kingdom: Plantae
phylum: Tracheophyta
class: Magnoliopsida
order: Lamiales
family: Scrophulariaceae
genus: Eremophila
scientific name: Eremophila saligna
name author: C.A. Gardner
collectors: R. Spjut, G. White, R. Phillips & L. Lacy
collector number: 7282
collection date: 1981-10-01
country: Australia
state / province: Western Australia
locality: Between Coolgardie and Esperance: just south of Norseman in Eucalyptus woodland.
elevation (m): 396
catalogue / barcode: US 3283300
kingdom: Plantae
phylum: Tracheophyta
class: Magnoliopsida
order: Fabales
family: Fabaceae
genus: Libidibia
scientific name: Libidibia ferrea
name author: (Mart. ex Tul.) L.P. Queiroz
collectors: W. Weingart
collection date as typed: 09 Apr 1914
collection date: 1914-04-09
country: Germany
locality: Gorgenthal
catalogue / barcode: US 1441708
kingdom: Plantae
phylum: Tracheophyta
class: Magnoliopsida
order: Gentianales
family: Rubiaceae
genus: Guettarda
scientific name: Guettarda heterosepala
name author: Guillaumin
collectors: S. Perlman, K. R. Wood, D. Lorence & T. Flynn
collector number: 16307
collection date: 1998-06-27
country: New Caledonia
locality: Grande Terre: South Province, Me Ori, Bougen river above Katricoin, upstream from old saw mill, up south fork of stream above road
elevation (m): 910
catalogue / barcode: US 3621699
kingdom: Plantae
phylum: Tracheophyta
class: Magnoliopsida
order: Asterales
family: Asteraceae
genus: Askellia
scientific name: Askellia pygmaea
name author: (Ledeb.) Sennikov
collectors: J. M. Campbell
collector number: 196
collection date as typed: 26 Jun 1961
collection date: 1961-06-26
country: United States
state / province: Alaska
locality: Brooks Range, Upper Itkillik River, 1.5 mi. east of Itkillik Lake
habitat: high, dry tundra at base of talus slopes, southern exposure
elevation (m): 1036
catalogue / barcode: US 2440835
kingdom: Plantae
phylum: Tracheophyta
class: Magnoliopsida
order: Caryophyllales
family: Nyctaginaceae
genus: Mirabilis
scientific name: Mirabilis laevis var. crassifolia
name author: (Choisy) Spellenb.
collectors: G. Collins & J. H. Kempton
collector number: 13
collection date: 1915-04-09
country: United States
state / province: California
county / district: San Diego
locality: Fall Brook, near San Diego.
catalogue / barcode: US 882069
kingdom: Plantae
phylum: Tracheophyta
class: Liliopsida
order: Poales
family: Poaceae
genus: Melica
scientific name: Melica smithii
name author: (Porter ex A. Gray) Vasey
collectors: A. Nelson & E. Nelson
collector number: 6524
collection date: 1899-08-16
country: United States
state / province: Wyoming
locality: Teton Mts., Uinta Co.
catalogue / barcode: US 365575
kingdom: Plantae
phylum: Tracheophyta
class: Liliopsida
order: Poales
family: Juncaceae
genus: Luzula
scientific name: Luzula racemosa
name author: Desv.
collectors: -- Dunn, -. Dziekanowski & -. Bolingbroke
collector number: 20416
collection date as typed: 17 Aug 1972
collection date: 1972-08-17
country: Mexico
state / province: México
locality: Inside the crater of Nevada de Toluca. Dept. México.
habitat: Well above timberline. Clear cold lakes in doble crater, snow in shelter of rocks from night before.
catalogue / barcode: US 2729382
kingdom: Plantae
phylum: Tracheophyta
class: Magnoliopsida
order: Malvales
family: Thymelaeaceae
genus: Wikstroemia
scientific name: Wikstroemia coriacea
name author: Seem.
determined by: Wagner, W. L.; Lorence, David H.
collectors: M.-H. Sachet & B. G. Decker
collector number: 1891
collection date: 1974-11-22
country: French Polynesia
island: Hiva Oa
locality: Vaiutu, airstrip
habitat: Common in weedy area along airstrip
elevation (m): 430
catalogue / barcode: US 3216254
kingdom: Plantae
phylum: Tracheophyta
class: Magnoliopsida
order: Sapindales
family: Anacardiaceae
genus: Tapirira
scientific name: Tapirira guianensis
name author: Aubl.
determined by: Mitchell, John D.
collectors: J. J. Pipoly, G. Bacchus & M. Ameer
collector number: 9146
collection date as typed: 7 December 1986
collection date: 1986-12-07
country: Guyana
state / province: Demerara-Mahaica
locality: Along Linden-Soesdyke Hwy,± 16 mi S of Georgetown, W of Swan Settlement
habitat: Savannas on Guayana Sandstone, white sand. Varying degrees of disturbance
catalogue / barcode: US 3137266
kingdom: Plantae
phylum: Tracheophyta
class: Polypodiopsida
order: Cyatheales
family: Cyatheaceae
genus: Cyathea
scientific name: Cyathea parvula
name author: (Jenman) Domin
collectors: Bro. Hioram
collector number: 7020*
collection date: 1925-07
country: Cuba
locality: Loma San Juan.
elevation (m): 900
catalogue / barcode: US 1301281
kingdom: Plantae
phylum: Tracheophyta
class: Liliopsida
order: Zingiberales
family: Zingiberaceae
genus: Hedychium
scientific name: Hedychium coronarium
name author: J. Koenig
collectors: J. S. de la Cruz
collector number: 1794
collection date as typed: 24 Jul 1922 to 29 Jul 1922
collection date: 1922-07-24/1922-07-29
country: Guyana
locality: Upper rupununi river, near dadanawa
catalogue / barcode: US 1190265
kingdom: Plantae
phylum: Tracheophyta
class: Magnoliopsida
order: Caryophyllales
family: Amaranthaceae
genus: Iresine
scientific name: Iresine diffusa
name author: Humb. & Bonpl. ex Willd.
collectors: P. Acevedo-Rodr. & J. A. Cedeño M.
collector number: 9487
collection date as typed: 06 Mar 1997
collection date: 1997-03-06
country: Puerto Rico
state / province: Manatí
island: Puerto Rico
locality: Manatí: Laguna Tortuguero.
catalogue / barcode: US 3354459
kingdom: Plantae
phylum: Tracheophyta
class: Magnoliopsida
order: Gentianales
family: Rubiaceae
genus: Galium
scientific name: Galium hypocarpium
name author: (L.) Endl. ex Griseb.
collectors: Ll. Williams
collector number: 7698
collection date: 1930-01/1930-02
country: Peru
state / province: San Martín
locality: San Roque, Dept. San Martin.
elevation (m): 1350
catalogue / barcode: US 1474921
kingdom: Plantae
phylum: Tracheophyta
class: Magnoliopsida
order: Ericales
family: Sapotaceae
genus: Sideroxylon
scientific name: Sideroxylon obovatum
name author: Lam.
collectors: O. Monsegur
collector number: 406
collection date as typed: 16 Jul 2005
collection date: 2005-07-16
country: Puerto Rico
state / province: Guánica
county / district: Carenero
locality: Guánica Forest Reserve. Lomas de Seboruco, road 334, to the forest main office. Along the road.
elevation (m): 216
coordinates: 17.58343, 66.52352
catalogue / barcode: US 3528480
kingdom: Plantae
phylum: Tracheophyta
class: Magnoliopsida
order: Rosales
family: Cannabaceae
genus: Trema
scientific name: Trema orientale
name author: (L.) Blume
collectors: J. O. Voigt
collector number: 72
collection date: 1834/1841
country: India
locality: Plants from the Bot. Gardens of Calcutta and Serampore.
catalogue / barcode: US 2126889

**INSTRUCTION**
Reproduce all of the data above, switching every "catalogue / barcode" to "catalog number" and leaving everything else as it is.

**RESPONSE**
kingdom: Plantae
phylum: Tracheophyta
class: Magnoliopsida
order: Lamiales
family: Scrophulariaceae
genus: Eremophila
scientific name: Eremophila saligna
name author: C.A. Gardner
collectors: R. Spjut, G. White, R. Phillips & L. Lacy
collector number: 7282
collection date: 1981-10-01
country: Australia
state / province: Western Australia
locality: Between Coolgardie and Esperance: just south of Norseman in Eucalyptus woodland.
elevation (m): 396
catalog number: US 3283300
kingdom: Plantae
phylum: Tracheophyta
class: Magnoliopsida
order: Fabales
family: Fabaceae
genus: Libidibia
scientific name: Libidibia ferrea
name author: (Mart. ex Tul.) L.P. Queiroz
collectors: W. Weingart
collection date as typed: 09 Apr 1914
collection date: 1914-04-09
country: Germany
locality: Gorgenthal
catalog number: US 1441708
kingdom: Plantae
phylum: Tracheophyta
class: Magnoliopsida
order: Gentianales
family: Rubiaceae
genus: Guettarda
scientific name: Guettarda heterosepala
name author: Guillaumin
collectors: S. Perlman, K. R. Wood, D. Lorence & T. Flynn
collector number: 16307
collection date: 1998-06-27
country: New Caledonia
locality: Grande Terre: South Province, Me Ori, Bougen river above Katricoin, upstream from old saw mill, up south fork of stream above road
elevation (m): 910
catalog number: US 3621699
kingdom: Plantae
phylum: Tracheophyta
class: Magnoliopsida
order: Asterales
family: Asteraceae
genus: Askellia
scientific name: Askellia pygmaea
name author: (Ledeb.) Sennikov
collectors: J. M. Campbell
collector number: 196
collection date as typed: 26 Jun 1961
collection date: 1961-06-26
country: United States
state / province: Alaska
locality: Brooks Range, Upper Itkillik River, 1.5 mi. east of Itkillik Lake
habitat: high, dry tundra at base of talus slopes, southern exposure
elevation (m): 1036
catalog number: US 2440835
kingdom: Plantae
phylum: Tracheophyta
class: Magnoliopsida
order: Caryophyllales
family: Nyctaginaceae
genus: Mirabilis
scientific name: Mirabilis laevis var. crassifolia
name author: (Choisy) Spellenb.
collectors: G. Collins & J. H. Kempton
collector number: 13
collection date: 1915-04-09
country: United States
state / province: California
county / district: San Diego
locality: Fall Brook, near San Diego.
catalog number: US 882069
kingdom: Plantae
phylum: Tracheophyta
class: Liliopsida
order: Poales
family: Poaceae
genus: Melica
scientific name: Melica smithii
name author: (Porter ex A. Gray) Vasey
collectors: A. Nelson & E. Nelson
collector number: 6524
collection date: 1899-08-16
country: United States
state / province: Wyoming
locality: Teton Mts., Uinta Co.
catalog number: US 365575
kingdom: Plantae
phylum: Tracheophyta
class: Liliopsida
order: Poales
family: Juncaceae
genus: Luzula
scientific name: Luzula racemosa
name author: Desv.
collectors: -- Dunn, -. Dziekanowski & -. Bolingbroke
collector number: 20416
collection date as typed: 17 Aug 1972
collection date: 1972-08-17
country: Mexico
state / province: México
locality: Inside the crater of Nevada de Toluca. Dept. México.
habitat: Well above timberline. Clear cold lakes in doble crater, snow in shelter of rocks from night before.
catalog number: US 2729382
kingdom: Plantae
phylum: Tracheophyta
class: Magnoliopsida
order: Malvales
family: Thymelaeaceae
genus: Wikstroemia
scientific name: Wikstroemia coriacea
name author: Seem.
determined by: Wagner, W. L.; Lorence, David H.
collectors: M.-H. Sachet & B. G. Decker
collector number: 1891
collection date: 1974-11-22
country: French Polynesia
island: Hiva Oa
locality: Vaiutu, airstrip
habitat: Common in weedy area along airstrip
elevation (m): 430
catalog number: US 3216254
kingdom: Plantae
phylum: Tracheophyta
class: Magnoliopsida
order: Sapindales
family: Anacardiaceae
genus: Tapirira
scientific name: Tapirira guianensis
name author: Aubl.
determined by: Mitchell, John D.
collectors: J. J. Pipoly, G. Bacchus & M. Ameer
collector number: 9146
collection date as typed: 7 December 1986
collection date: 1986-12-07
country: Guyana
state / province: Demerara-Mahaica
locality: Along Linden-Soesdyke Hwy,± 16 mi S of Georgetown, W of Swan Settlement
habitat: Savannas on Guayana Sandstone, white sand. Varying degrees of disturbance
catalog number: US 3137266
kingdom: Plantae
phylum: Tracheophyta
class: Polypodiopsida
order: Cyatheales
family: Cyatheaceae
genus: Cyathea
scientific name: Cyathea parvula
name author: (Jenman) Domin
collectors: Bro. Hioram
collector number: 7020*
collection date: 1925-07
country: Cuba
locality: Loma San Juan.
elevation (m): 900
catalog number: US 1301281
kingdom: Plantae
phylum: Tracheophyta
class: Liliopsida
order: Zingiberales
family: Zingiberaceae
genus: Hedychium
scientific name: Hedychium coronarium
name author: J. Koenig
collectors: J. S. de la Cruz
collector number: 1794
collection date as typed: 24 Jul 1922 to 29 Jul 1922
collection date: 1922-07-24/1922-07-29
country: Guyana
locality: Upper rupununi river, near dadanawa
catalog number: US 1190265
kingdom: Plantae
phylum: Tracheophyta
class: Magnoliopsida
order: Caryophyllales
family: Amaranthaceae
genus: Iresine
scientific name: Iresine diffusa
name author: Humb. & Bonpl. ex Willd.
collectors: P. Acevedo-Rodr. & J. A. Cedeño M.
collector number: 9487
collection date as typed: 06 Mar 1997
collection date: 1997-03-06
country: Puerto Rico
state / province: Manatí
island: Puerto Rico
locality: Manatí: Laguna Tortuguero.
catalog number: US 3354459
kingdom: Plantae
phylum: Tracheophyta
class: Magnoliopsida
order: Gentianales
family: Rubiaceae
genus: Galium
scientific name: Galium hypocarpium
name author: (L.) Endl. ex Griseb.
collectors: Ll. Williams
collector number: 7698
collection date: 1930-01/1930-02
country: Peru
state / province: San Martín
locality: San Roque, Dept. San Martin.
elevation (m): 1350
catalog number: US 1474921
kingdom: Plantae
phylum: Tracheophyta
class: Magnoliopsida
order: Ericales
family: Sapotaceae
genus: Sideroxylon
scientific name: Sideroxylon obovatum
name author: Lam.
collectors: O. Monsegur
collector number: 406
collection date as typed: 16 Jul 2005
collection date: 2005-07-16
country: Puerto Rico
state / province: Guánica
county / district: Carenero
locality: Guánica Forest Reserve. Lomas de Seboruco, road 334, to the forest main office. Along the road.
elevation (m): 216
coordinates: 17.58343, 66.52352
catalog number: US 3528480
kingdom: Plantae
phylum: Tracheophyta
class: Magnoliopsida
order: Rosales
family: Cannabaceae
genus: Trema
scientific name: Trema orientale
name author: (L.) Blume
collectors: J. O. Voigt
collector number: 72
collection date: 1834/1841
country: India
locality: Plants from the Bot. Gardens of Calcutta and Serampore.
catalog number: US 2126889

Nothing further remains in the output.